▶ _Exercise directions_: Report every line below that contains the word "collection".

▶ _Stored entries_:
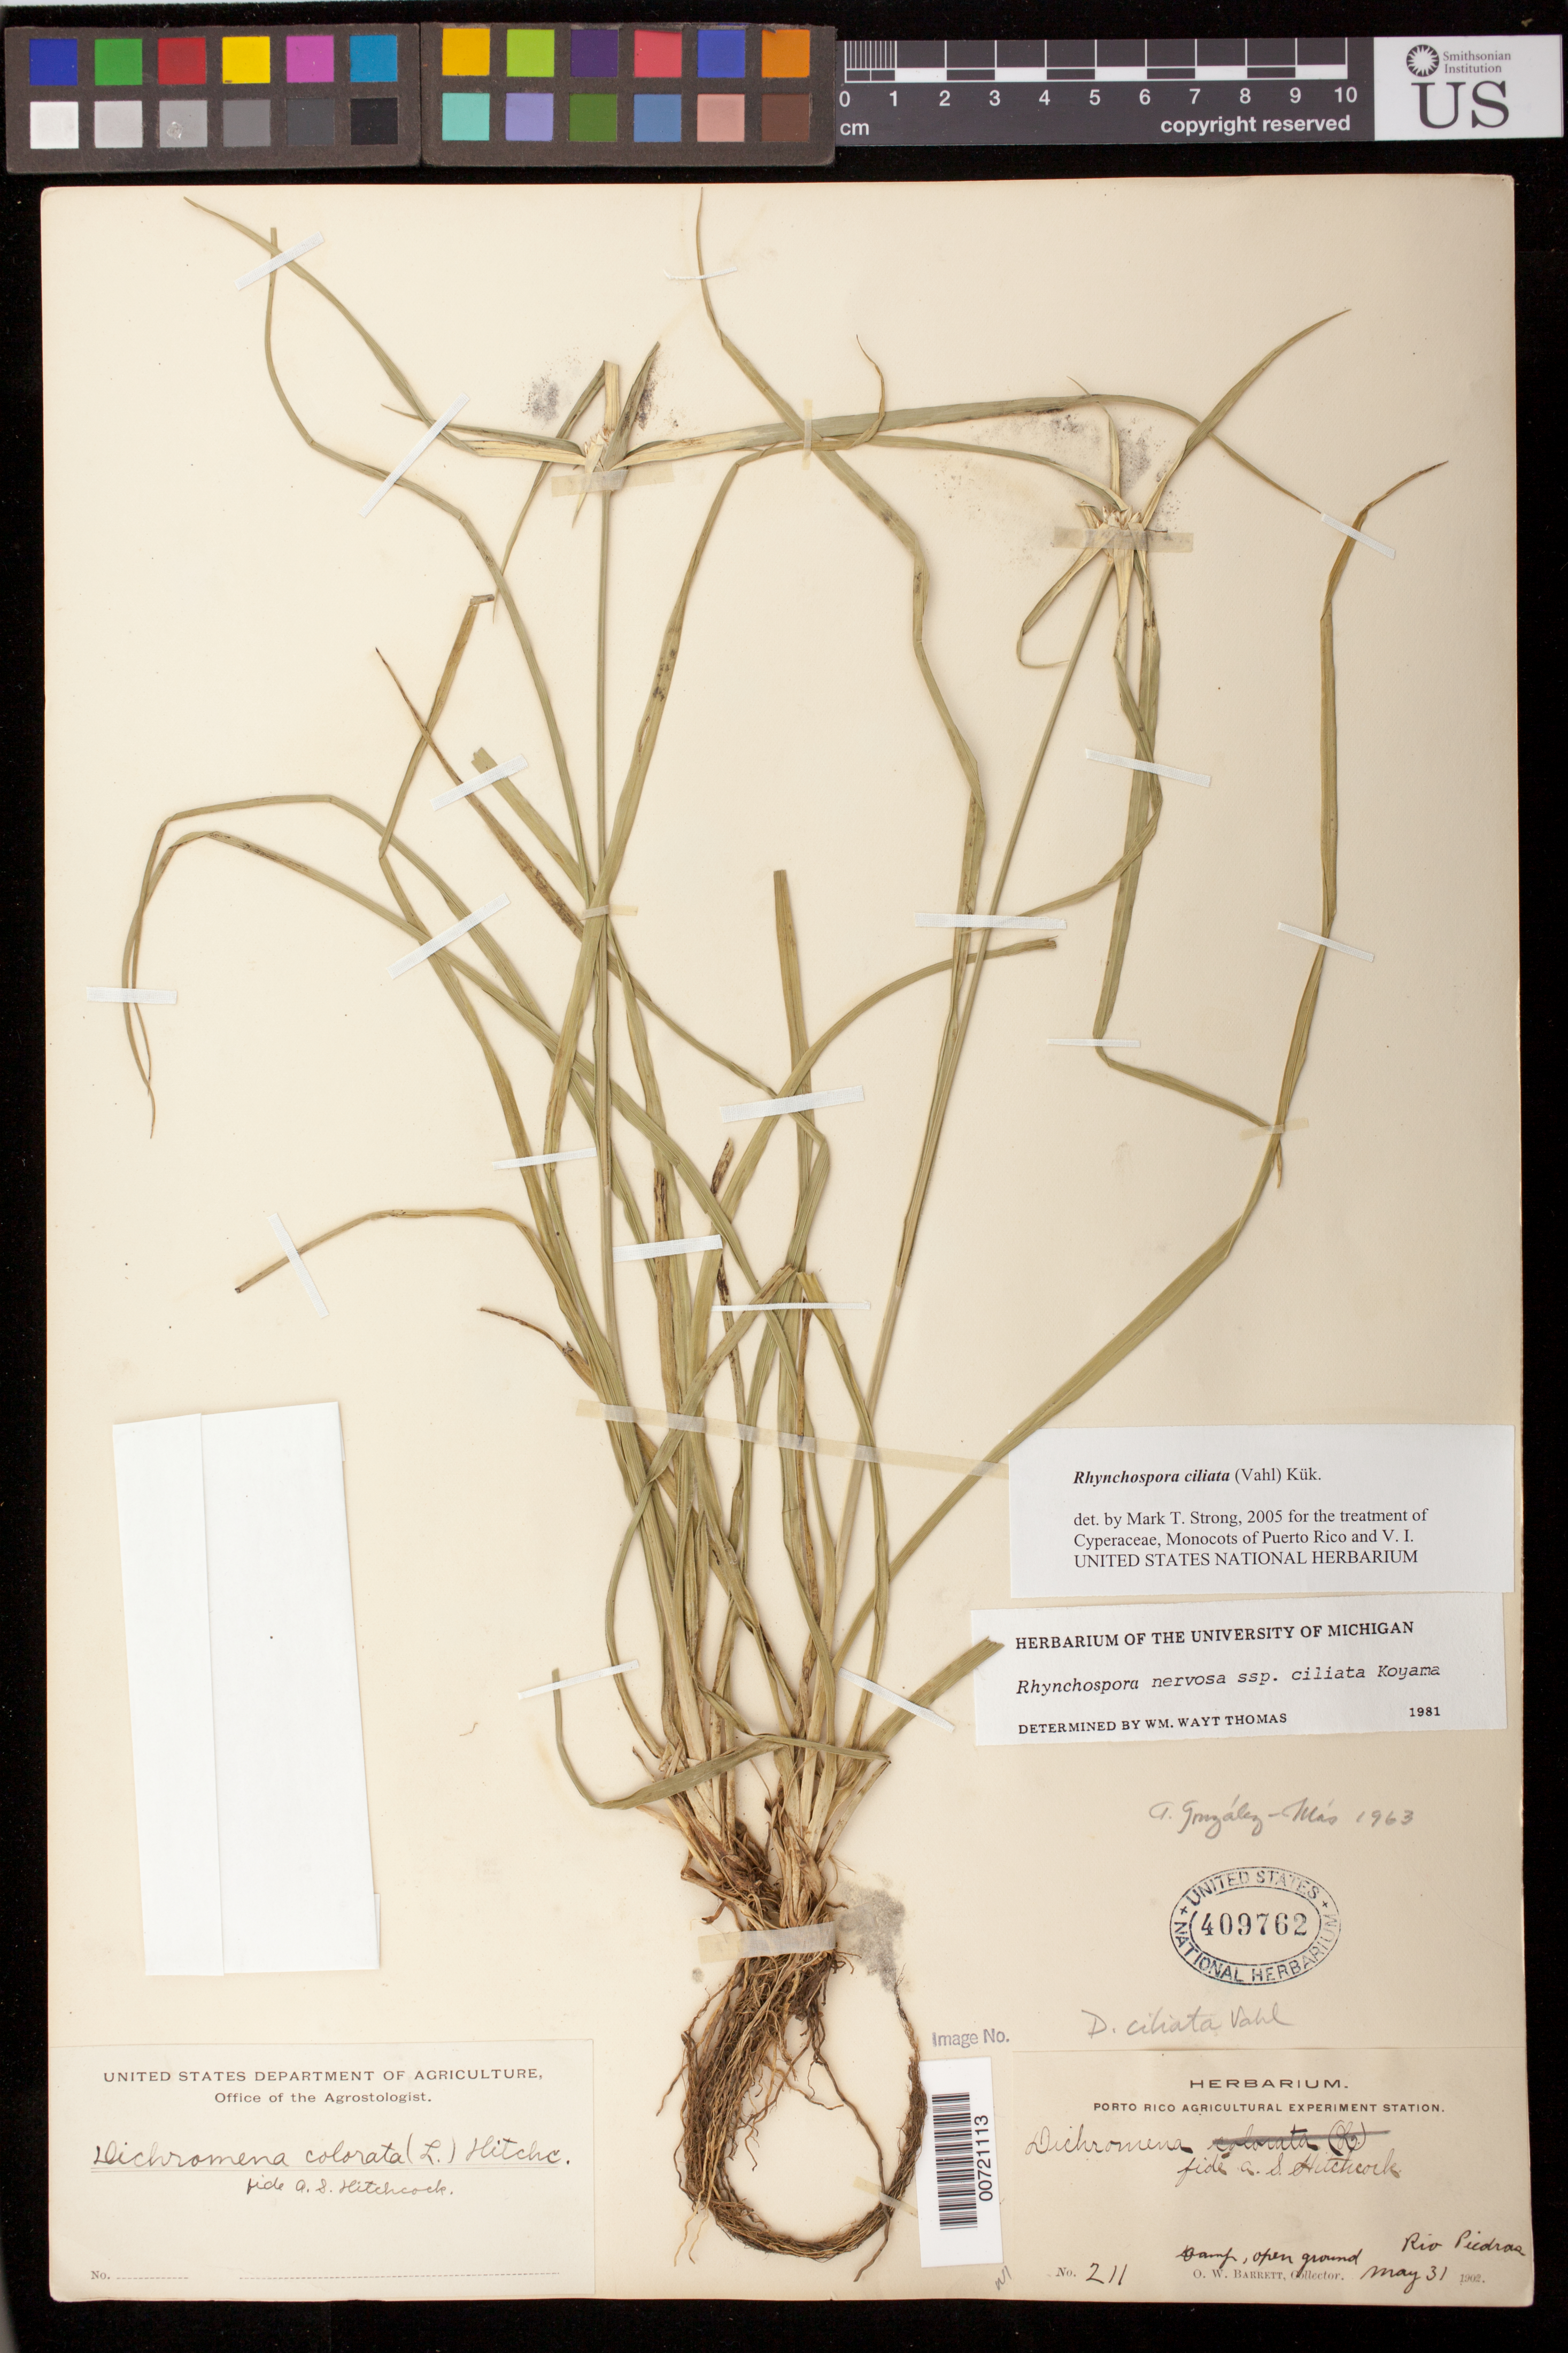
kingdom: Plantae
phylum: Tracheophyta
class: Liliopsida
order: Poales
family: Cyperaceae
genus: Rhynchospora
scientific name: Rhynchospora ciliata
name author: (G. Mey.) Kük.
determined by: Strong, Mark T., (BOT), Smithsonian Institution - National Museum of Natural History (UNITED STATES)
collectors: O. Barrett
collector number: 211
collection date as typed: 31 May 1902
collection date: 1902-05-31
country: Puerto Rico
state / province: San Juan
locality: Rio Piedras.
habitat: Damp, open ground.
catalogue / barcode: US 409762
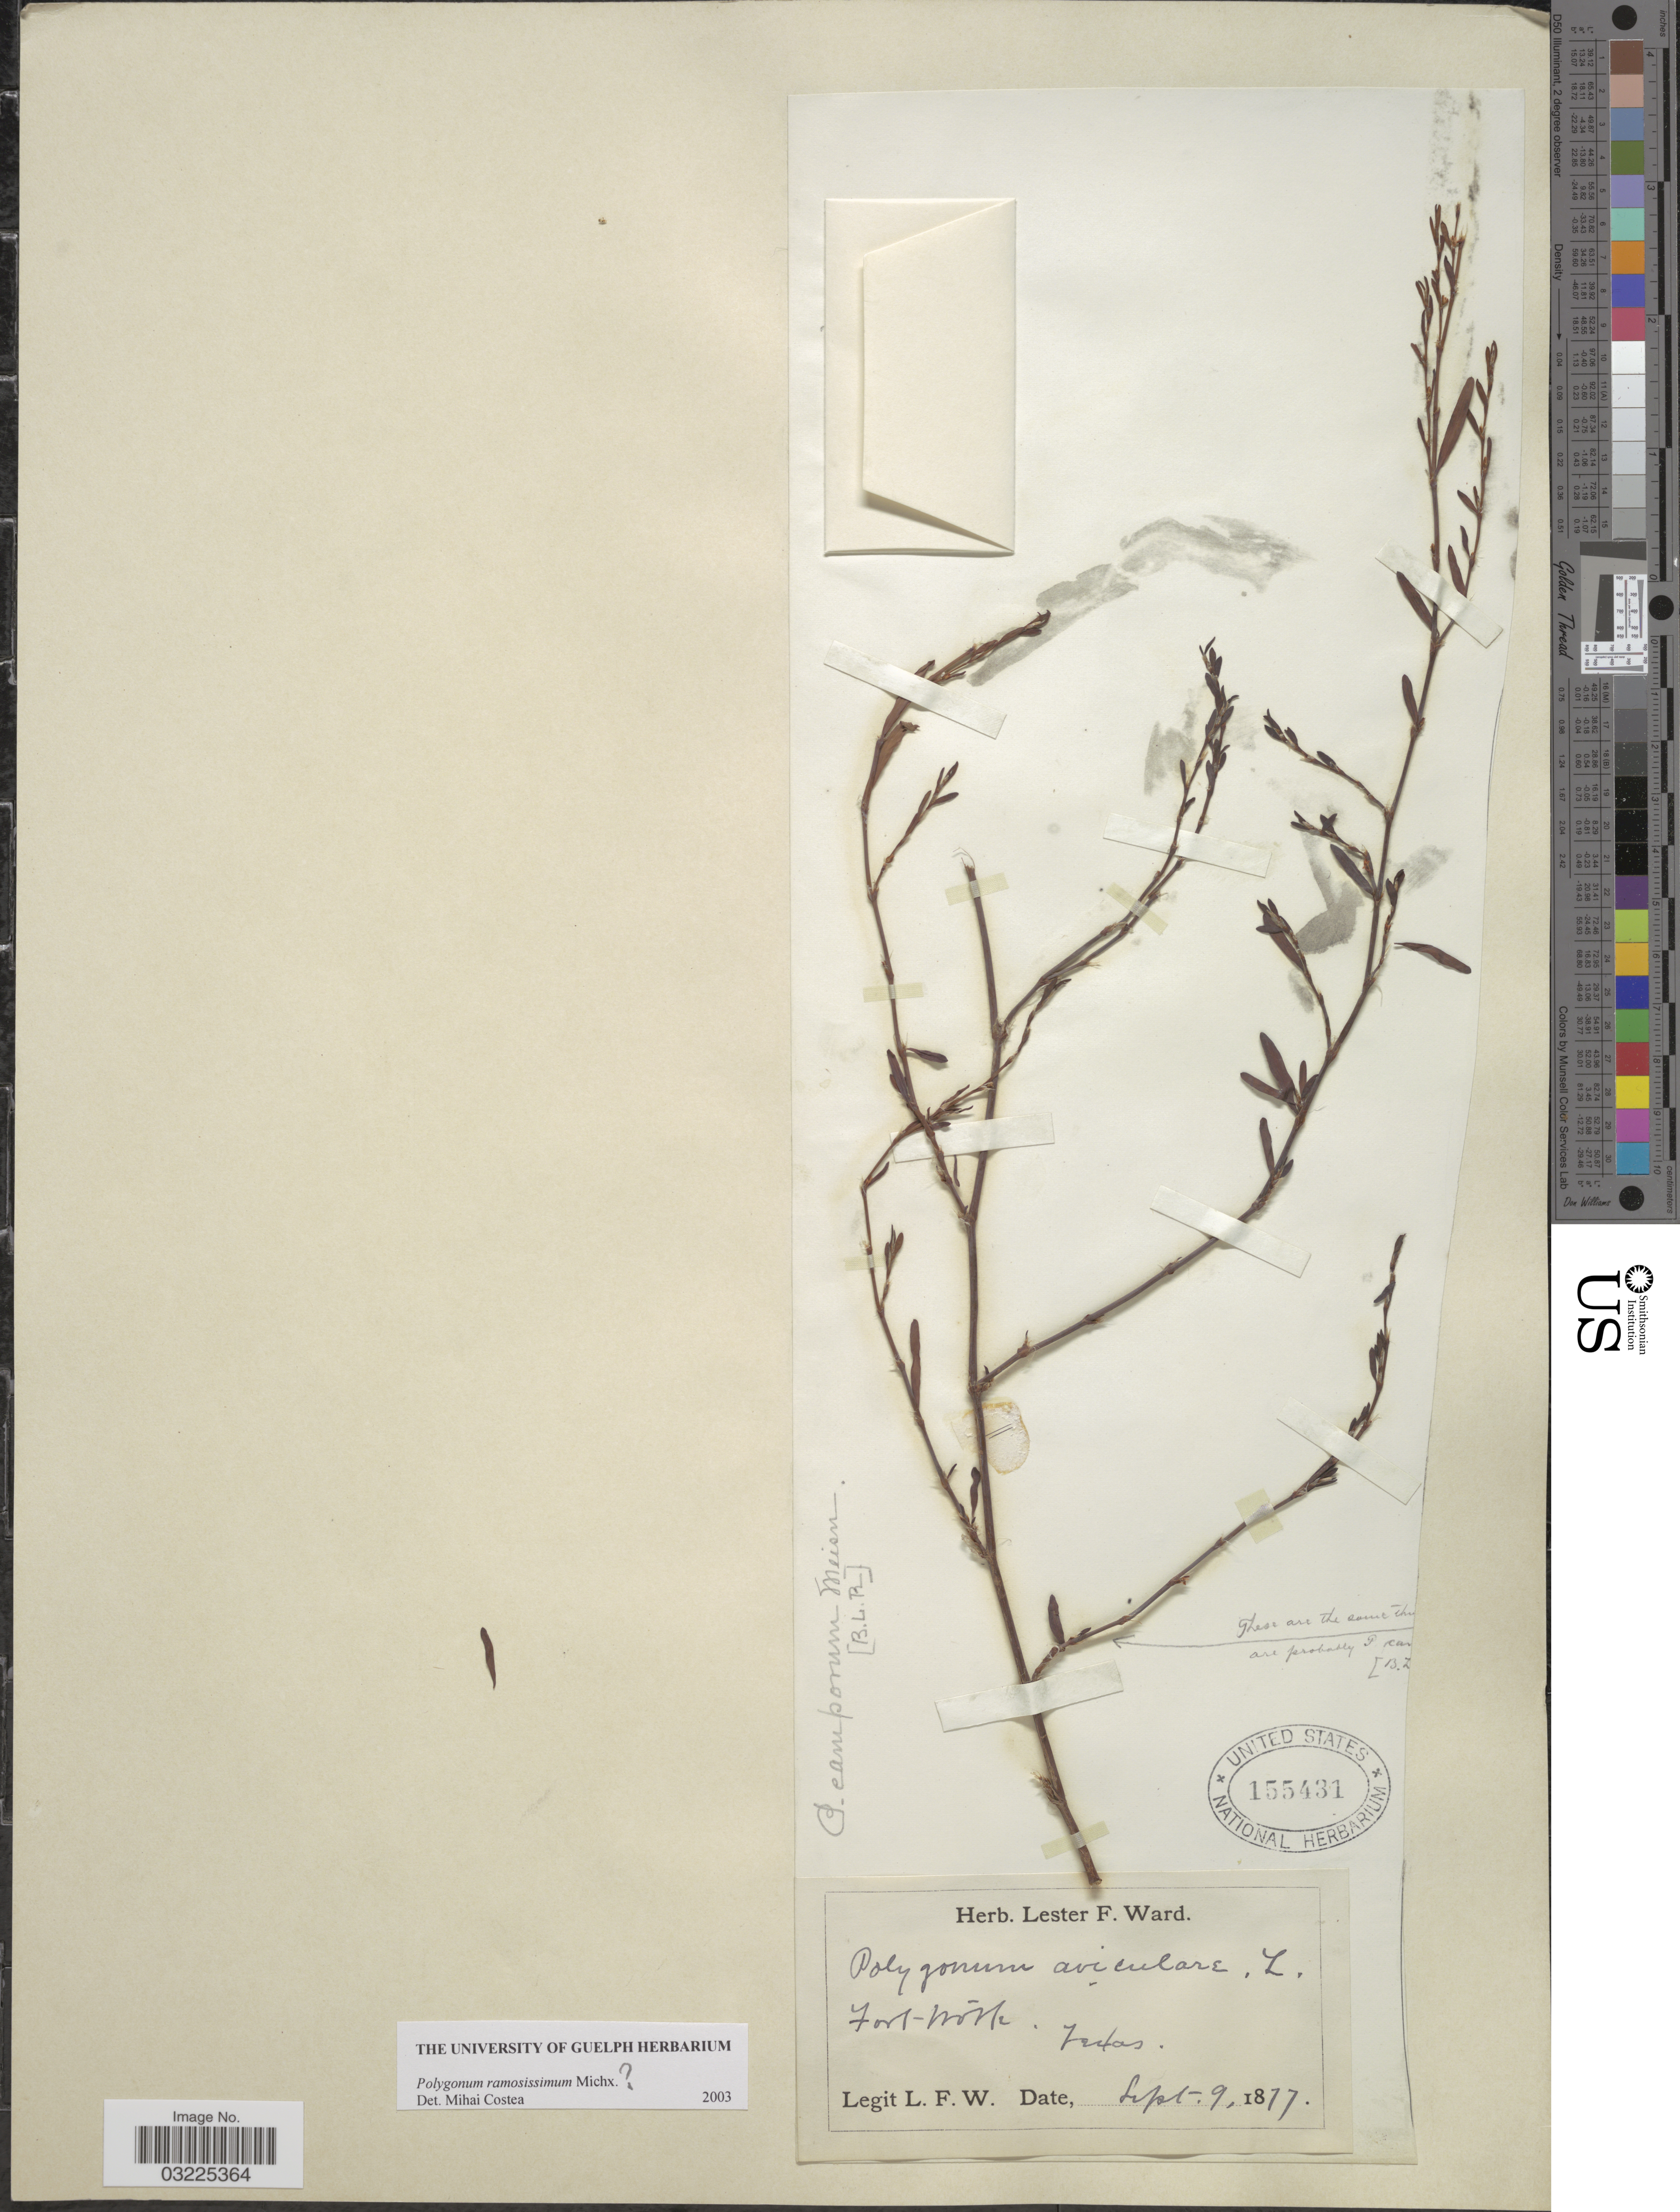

▶ _Response_:
collection date as typed: 31 May 1902
collection date: 1902-05-31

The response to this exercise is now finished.